September 16, 2002
Freedom, Love, and Self-Regulation
In his book Summerhill: A Radical Approach to Child Rearing, A.S. Neill, writes:
"It is this distinction between freedom and license that many parents cannot grasp. In the disciplined home, the children have no rights. In the spoiled home, they have all the rights. The proper home is one in which children and adults have equal rights." (page 107)
License, in this sense, is the absolute privilege to do whatever one wants - regardless of others. Freedom, on the other hand, is the right to do whatever one needs without restricting the rights of others to do whatever they need.
However, this is not easily defined in practice. If I have the need to yell angrily, and you prefer quiet, are you restricting my right to expression, or am I infringing on your right to have quiet? Where do we draw the line?
The whole issue is complicated because much of our interaction is motivated by hidden neurotic triggers - factors unrelated to the situation at the moment. To use the above example, when you sit quietly in your chair, it may unconsciously trigger angry feelings in me about my emotionally distant mother. You may even unconsciously sit quietly to provoke me and to confront unresolved issues about your raging father. In such a case, my "right" to loud expression, and your "right" to peace and quiet, will both be neurotic manipulations - and not expressions of genuine freedom.
This is where the primal ethic of owning our triggers and "taking it to the mat" is essential. Until we deal with the feelings behind our behaviours, our demands for freedom will be driven by unresolved childhood needs, not just present-day needs.
Another essential safeguard against the abuse of "freedom" is to consider the feelings of everyone involved. As Neill said, equal rights are the goal. In a lop-sided relationship, one person's needs are met and the other's needs are denied. Some people care only for themselves and not others. Conversely, some people are compassionate and accepting of others - but not of themselves. When we can take care of our own feelings and the feelings of others equally, we have a chance at freedom - and real love.
In my Thought of the Week, "Love," I state
"To me, love is a word that speaks of a deep, bonded interconnection that transcends our so-called individual boundaries. When people are in love, they share sensations, feelings, and perceptions.

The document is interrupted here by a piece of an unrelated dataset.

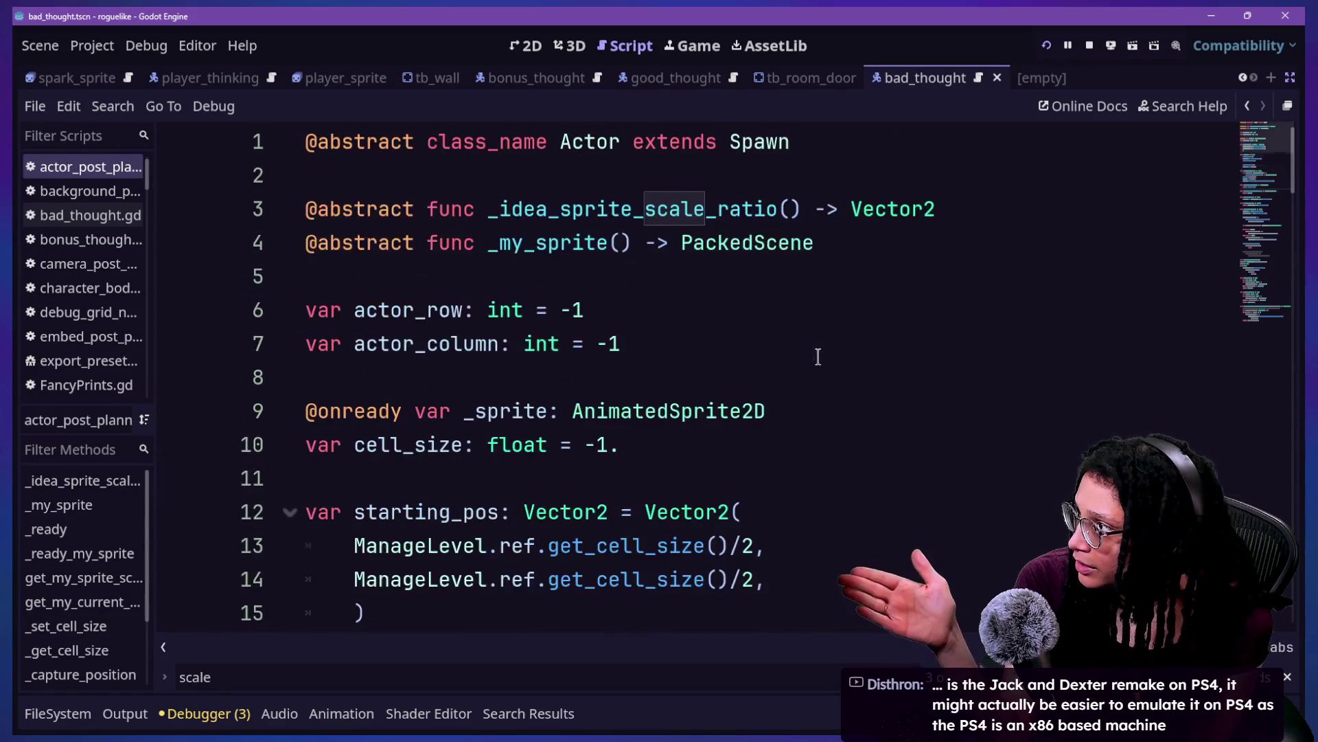
pyautogui.scroll(-16, 818, 356)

They are more aware of each other's pain and joy."
When we feel only our feelings - or only the feelings of someone else - there is no real equality, love, or freedom. When everyone's feelings and needs are taken into account, then no one's needs can be neglected, and balance is possible. This is how we get to self-regulation in ourselves, in relationship, or in community.
Love becomes the bottom line for balance and self-regulation. Love is a state of interconnection where feelings are shared and accepted. Love in action is freedom - a state of equality where all needs/feelings are in the open and are accepted as they are. When everything is available/accepted, then no need can go unaddressed, and the system (as individual, relationship, or group) will self-regulate to balance. When things go out of balance, love and freedom will allow the unmet needs to be considered, and the system will readjust back to balance.
I have seen this work most clearly and simply in primal support groups that work within a free, non-structured premise. Occasionally, some people will drag the group off-balance by interrupting or taking an excessive amount of time. At some point, those who are most affected will share their discomfort with this inequality and an apparent chaos of reactions and feelings will result. Often at these times some members will insist on specific formats such as equally divided time, or a "talking stick." If left alone within the environment of freedom and love, however, the uproar will act as an "awakener." The needs that arose in the crisis will be addressed, and the group will naturally learn - and adjust to a new level of caring and awareness.
It is the freedom and courage to experience conflict that leads to greater depths of feeling and awareness. A rigid set of rules (maintained through fear of expulsion/reprimand) may avert conflict, but will inhibit growth. It may achieve a semblance of order, but it will be an order full of tension - the tension of all the unexpressed needs. We will have order, but remain stuck in old patterns because the needs that drive them are deemed unacceptable and cannot burst out into the open to be seen, felt, and resolved.
A lack of rigid structure, however, is a not a license to express anything anytime without response. When people act out (dump) their unmet needs on others without owning the origins, the process only goes out of balance if the others allow it. By not addressing the irresponsible act-out, the others are not caring for themselves and are allowing the "actor" to continue the unconscious pattern of abuse. I don't deserve someone's childhood anger being dumped on me. It isn't mine. If I care for myself, I may ask them, lovingly, to "own it" and express it responsibly. Such a request isn't unaccepting. I accept their feeling as valid, but I do not accept being a target, since the feeling isn't ultimately about me - even if I was the trigger.
Freedom, like love, is a challenge. It is rooted in equality, and equality isn't an idea, it's a state of connected feeling - connected in ourselves and connected to others.